Archive for November, 2010
We are proud and honored to have been chosen for the ABA Blawg 100 List. It is a list of the top blogs across each of 12 categories. Now the voting is underway for the best blogs within each of the ten categories. We would appreciate your voting for us one more time here. You only have until December 30 so do it now to avoid the holiday rush! [You’ll have to register at the ABA site with your email in order to vote.]
We write this blawg to truly reflect how we think about case strategy, witness preparation, current events and current research–all viewed through the lens of litigation advocacy. Consistent posting, even when we are buried in work, has been our goal. And to our surprise, preparing blawg posts gives back energy in the form of intellectual stimulation and new perspectives on this work that we love. We hope you have found our blog useful, informative, and sometimes even fun! It’s our belief that when you give good things away–you get good things back. A listing in the ABA Blawg 100 is a good thing for sure.

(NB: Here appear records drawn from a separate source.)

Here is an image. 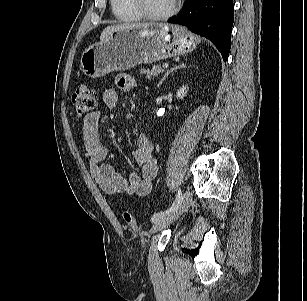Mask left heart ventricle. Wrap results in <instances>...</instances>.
Here are the masks:
<instances>
[{"instance_id": "left-heart-ventricle-1", "label": "left heart ventricle", "mask_w": 307, "mask_h": 301, "mask_svg": "<svg viewBox=\"0 0 307 301\" xmlns=\"http://www.w3.org/2000/svg\"><path fill=\"white\" fill-rule=\"evenodd\" d=\"M174 0H144L146 9L154 14H160L168 11Z\"/></svg>"}]
</instances>
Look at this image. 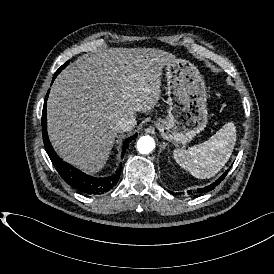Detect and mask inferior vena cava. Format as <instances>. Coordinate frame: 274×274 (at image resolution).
I'll return each mask as SVG.
<instances>
[{"mask_svg":"<svg viewBox=\"0 0 274 274\" xmlns=\"http://www.w3.org/2000/svg\"><path fill=\"white\" fill-rule=\"evenodd\" d=\"M136 125V120L134 117H123L117 120L113 129L116 133L127 132L133 130Z\"/></svg>","mask_w":274,"mask_h":274,"instance_id":"inferior-vena-cava-1","label":"inferior vena cava"}]
</instances>
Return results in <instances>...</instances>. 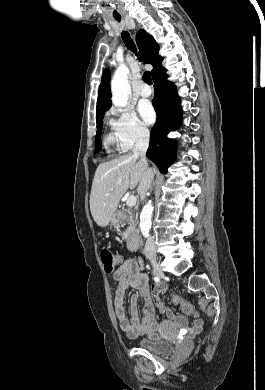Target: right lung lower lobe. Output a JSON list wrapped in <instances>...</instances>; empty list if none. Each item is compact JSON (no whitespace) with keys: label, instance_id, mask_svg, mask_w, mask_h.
I'll list each match as a JSON object with an SVG mask.
<instances>
[{"label":"right lung lower lobe","instance_id":"98d812e1","mask_svg":"<svg viewBox=\"0 0 265 390\" xmlns=\"http://www.w3.org/2000/svg\"><path fill=\"white\" fill-rule=\"evenodd\" d=\"M166 69L161 70L154 78L153 106L157 114L154 128L151 130L149 149L146 156L160 169L167 173L168 167L175 160L176 142L167 137L182 120V109L175 85L167 80Z\"/></svg>","mask_w":265,"mask_h":390}]
</instances>
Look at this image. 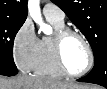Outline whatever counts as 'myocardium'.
Segmentation results:
<instances>
[{"mask_svg":"<svg viewBox=\"0 0 107 89\" xmlns=\"http://www.w3.org/2000/svg\"><path fill=\"white\" fill-rule=\"evenodd\" d=\"M69 36L78 37L84 43L89 56L87 66L85 67L84 70L78 73L70 72L63 58V44ZM52 42H53V51H54V57H55L56 63L65 76L71 77V78L81 77L87 74L92 69L94 65V52L90 42L88 41V39L85 37L84 34L79 32L78 30L64 27L60 30H57L54 33Z\"/></svg>","mask_w":107,"mask_h":89,"instance_id":"obj_1","label":"myocardium"}]
</instances>
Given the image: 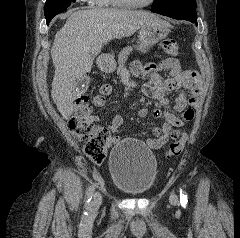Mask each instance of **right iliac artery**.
<instances>
[{
  "label": "right iliac artery",
  "instance_id": "82829eb1",
  "mask_svg": "<svg viewBox=\"0 0 240 238\" xmlns=\"http://www.w3.org/2000/svg\"><path fill=\"white\" fill-rule=\"evenodd\" d=\"M94 190H95V186H94V185H91V186L89 187L88 191H87V197H86L87 200H86V203H85V205H86L87 208H89V203H90V200H91L92 195H93V193H94ZM85 214H87V213H85Z\"/></svg>",
  "mask_w": 240,
  "mask_h": 238
}]
</instances>
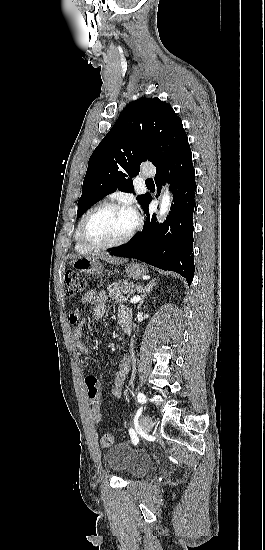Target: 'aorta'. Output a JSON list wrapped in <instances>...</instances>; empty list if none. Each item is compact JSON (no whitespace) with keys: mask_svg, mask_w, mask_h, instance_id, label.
Here are the masks:
<instances>
[{"mask_svg":"<svg viewBox=\"0 0 265 550\" xmlns=\"http://www.w3.org/2000/svg\"><path fill=\"white\" fill-rule=\"evenodd\" d=\"M171 199H172L171 194L169 193V191L166 190L162 195V199L160 203L159 221H162L168 214L170 210Z\"/></svg>","mask_w":265,"mask_h":550,"instance_id":"1","label":"aorta"}]
</instances>
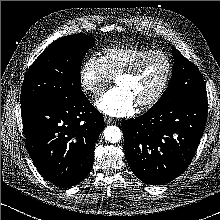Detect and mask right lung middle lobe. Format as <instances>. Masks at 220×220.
I'll return each instance as SVG.
<instances>
[{
  "label": "right lung middle lobe",
  "instance_id": "dd1d6c3e",
  "mask_svg": "<svg viewBox=\"0 0 220 220\" xmlns=\"http://www.w3.org/2000/svg\"><path fill=\"white\" fill-rule=\"evenodd\" d=\"M95 39L82 34L54 41L31 65L21 89V105L70 102L83 96L80 69Z\"/></svg>",
  "mask_w": 220,
  "mask_h": 220
}]
</instances>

We’ll keep on posting. We hope you will keep on reading! And we hope (naturally) that you will vote for us here to simply reinforce us for working hard.
Rita and Doug
When it comes to jury selection, there are those who say it’s a science. There are those who say it’s an art. And there are those who say jury selection is neither art nor science—it’s more of a hunch or a ‘gut’ feeling. We would say it’s more of an art and an intuitive form of science, and that it requires access to your intuition, ‘gut’, and unconscious biases to a degree that is sometimes unexpected.

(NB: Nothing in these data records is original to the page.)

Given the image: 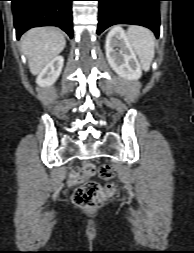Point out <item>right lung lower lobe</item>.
I'll use <instances>...</instances> for the list:
<instances>
[{"instance_id":"98d812e1","label":"right lung lower lobe","mask_w":194,"mask_h":253,"mask_svg":"<svg viewBox=\"0 0 194 253\" xmlns=\"http://www.w3.org/2000/svg\"><path fill=\"white\" fill-rule=\"evenodd\" d=\"M17 38L32 27L57 26L72 38V0H11Z\"/></svg>"}]
</instances>
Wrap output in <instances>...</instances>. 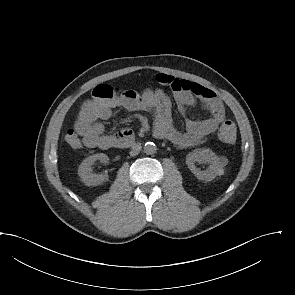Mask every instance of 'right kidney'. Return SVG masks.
<instances>
[{"label": "right kidney", "instance_id": "obj_1", "mask_svg": "<svg viewBox=\"0 0 295 295\" xmlns=\"http://www.w3.org/2000/svg\"><path fill=\"white\" fill-rule=\"evenodd\" d=\"M100 160L102 163H107L109 158L106 154L98 153L91 155L83 160L78 168V175L82 182L87 186H97L108 179L107 174H93L91 166L95 161Z\"/></svg>", "mask_w": 295, "mask_h": 295}]
</instances>
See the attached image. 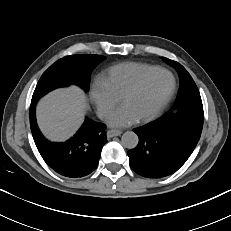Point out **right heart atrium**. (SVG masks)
Returning <instances> with one entry per match:
<instances>
[{
	"mask_svg": "<svg viewBox=\"0 0 231 231\" xmlns=\"http://www.w3.org/2000/svg\"><path fill=\"white\" fill-rule=\"evenodd\" d=\"M91 97L98 114L102 118L108 117L120 102V98L110 90L102 78H96L94 80L91 87Z\"/></svg>",
	"mask_w": 231,
	"mask_h": 231,
	"instance_id": "obj_1",
	"label": "right heart atrium"
}]
</instances>
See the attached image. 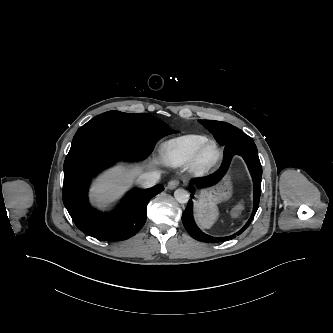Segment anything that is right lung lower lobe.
Listing matches in <instances>:
<instances>
[{"label": "right lung lower lobe", "mask_w": 333, "mask_h": 333, "mask_svg": "<svg viewBox=\"0 0 333 333\" xmlns=\"http://www.w3.org/2000/svg\"><path fill=\"white\" fill-rule=\"evenodd\" d=\"M147 155L106 135H89L72 142L64 162L63 202L75 225L99 240L120 241L135 235L146 222V208L162 185L134 189L111 213L90 207L87 191L91 177L116 160H141Z\"/></svg>", "instance_id": "obj_1"}]
</instances>
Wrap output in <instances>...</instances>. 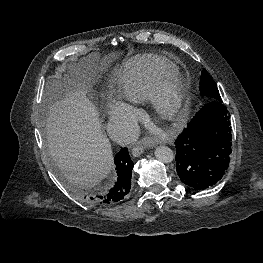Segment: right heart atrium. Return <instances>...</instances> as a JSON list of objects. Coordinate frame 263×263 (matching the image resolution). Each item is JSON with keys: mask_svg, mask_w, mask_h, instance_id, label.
I'll return each instance as SVG.
<instances>
[{"mask_svg": "<svg viewBox=\"0 0 263 263\" xmlns=\"http://www.w3.org/2000/svg\"><path fill=\"white\" fill-rule=\"evenodd\" d=\"M110 114L113 121L133 128L136 121L135 112L121 103H113L110 107Z\"/></svg>", "mask_w": 263, "mask_h": 263, "instance_id": "d8ad5b80", "label": "right heart atrium"}]
</instances>
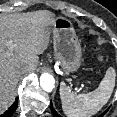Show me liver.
Instances as JSON below:
<instances>
[{"label":"liver","instance_id":"1","mask_svg":"<svg viewBox=\"0 0 117 117\" xmlns=\"http://www.w3.org/2000/svg\"><path fill=\"white\" fill-rule=\"evenodd\" d=\"M54 18L47 10L0 17V114L13 100L19 69L33 71L38 66V55L48 47ZM10 43L15 55L9 54Z\"/></svg>","mask_w":117,"mask_h":117}]
</instances>
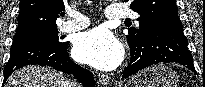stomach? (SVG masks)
<instances>
[{"label":"stomach","mask_w":205,"mask_h":87,"mask_svg":"<svg viewBox=\"0 0 205 87\" xmlns=\"http://www.w3.org/2000/svg\"><path fill=\"white\" fill-rule=\"evenodd\" d=\"M125 87H179V78L170 68L158 64L133 75Z\"/></svg>","instance_id":"stomach-1"}]
</instances>
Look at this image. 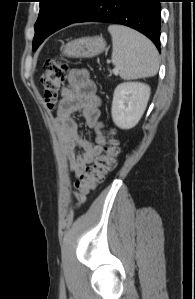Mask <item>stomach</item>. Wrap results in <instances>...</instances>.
<instances>
[{"label": "stomach", "mask_w": 195, "mask_h": 299, "mask_svg": "<svg viewBox=\"0 0 195 299\" xmlns=\"http://www.w3.org/2000/svg\"><path fill=\"white\" fill-rule=\"evenodd\" d=\"M105 49V40L101 36H95L68 42L61 48V51L67 57L90 58L102 53Z\"/></svg>", "instance_id": "0dacf381"}]
</instances>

We do use background questionnaires (often referred to as SJQs—supplemental juror questionnaires) to attempt to identify attitudes, beliefs and values that are relevant to ultimate verdict choice. But is that scientifically predictive? Not in a statistically reliable way. SJQ responses are an intuitive peek at who is good for us, who is bad for us, who is willing to consider alternative explanations to their initial assumptions and who is not. And that’s where it segues into art. The process of taking those findings, determining how ‘firm’ or ‘hard’ they are, and thereby translating them into a voir dire strategy is the ‘art’ of jury selection.

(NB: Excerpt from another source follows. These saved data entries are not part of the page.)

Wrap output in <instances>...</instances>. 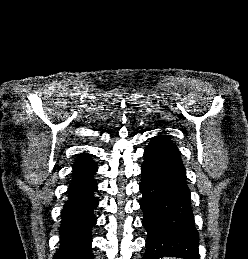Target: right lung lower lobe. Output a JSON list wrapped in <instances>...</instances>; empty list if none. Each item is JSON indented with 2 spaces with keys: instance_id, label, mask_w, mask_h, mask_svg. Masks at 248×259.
<instances>
[{
  "instance_id": "1",
  "label": "right lung lower lobe",
  "mask_w": 248,
  "mask_h": 259,
  "mask_svg": "<svg viewBox=\"0 0 248 259\" xmlns=\"http://www.w3.org/2000/svg\"><path fill=\"white\" fill-rule=\"evenodd\" d=\"M96 171L90 155L80 157L73 165L68 201L61 214V245L54 259H93L91 228L96 224L93 210L98 206L93 196L97 190L93 179Z\"/></svg>"
}]
</instances>
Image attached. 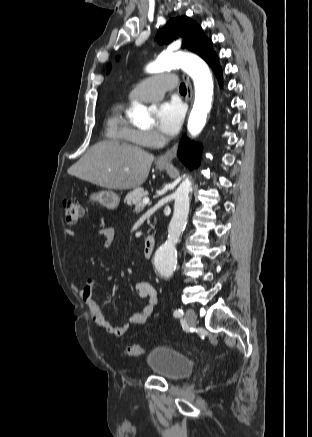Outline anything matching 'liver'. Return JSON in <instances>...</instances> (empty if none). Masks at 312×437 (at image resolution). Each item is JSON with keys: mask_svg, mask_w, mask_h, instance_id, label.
<instances>
[{"mask_svg": "<svg viewBox=\"0 0 312 437\" xmlns=\"http://www.w3.org/2000/svg\"><path fill=\"white\" fill-rule=\"evenodd\" d=\"M153 154L131 144L104 140L94 144L68 173L98 186L125 190L142 185Z\"/></svg>", "mask_w": 312, "mask_h": 437, "instance_id": "liver-1", "label": "liver"}]
</instances>
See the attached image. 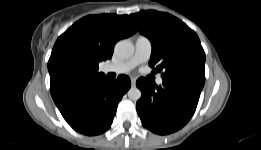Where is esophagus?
Wrapping results in <instances>:
<instances>
[{"mask_svg": "<svg viewBox=\"0 0 261 150\" xmlns=\"http://www.w3.org/2000/svg\"><path fill=\"white\" fill-rule=\"evenodd\" d=\"M131 85L133 87L136 85V79L135 78H131Z\"/></svg>", "mask_w": 261, "mask_h": 150, "instance_id": "34e87169", "label": "esophagus"}]
</instances>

And that ‘art’ involves access to your ‘gut’. Some attitudes drive decision-making more powerfully than others. While there are still some jurors who will espouse substantive biases aloud or in written questionnaires—for years now, we’ve seen racial biases become buried deeper and deeper. We’ve written a lot about the idea of ‘buried biases’ on this blog. So it’s intriguing for us when suddenly racism is in the news, front and center via Rick Sanchez and Juan Williams. Their comments and the reactions of their employers (respectively CNN and NPR) have resulted in a lot of conversation around the country. But there are also recent reports of other prejudices that are instructive when it comes to jury selection or simply maintaining awareness about the nature of bias in the current time.
- We actually learn to hide our prejudices. Young kids and old folks are most likely to say biased things. Mean and nasty things. They are talking with their unconscious brains. Older kids and adults learn not to verbalize and even to deny their own prejudices. So those prejudices come out a la Mel Gibson when we are tired and rundown or otherwise allowing our uncensored insides to express themselves.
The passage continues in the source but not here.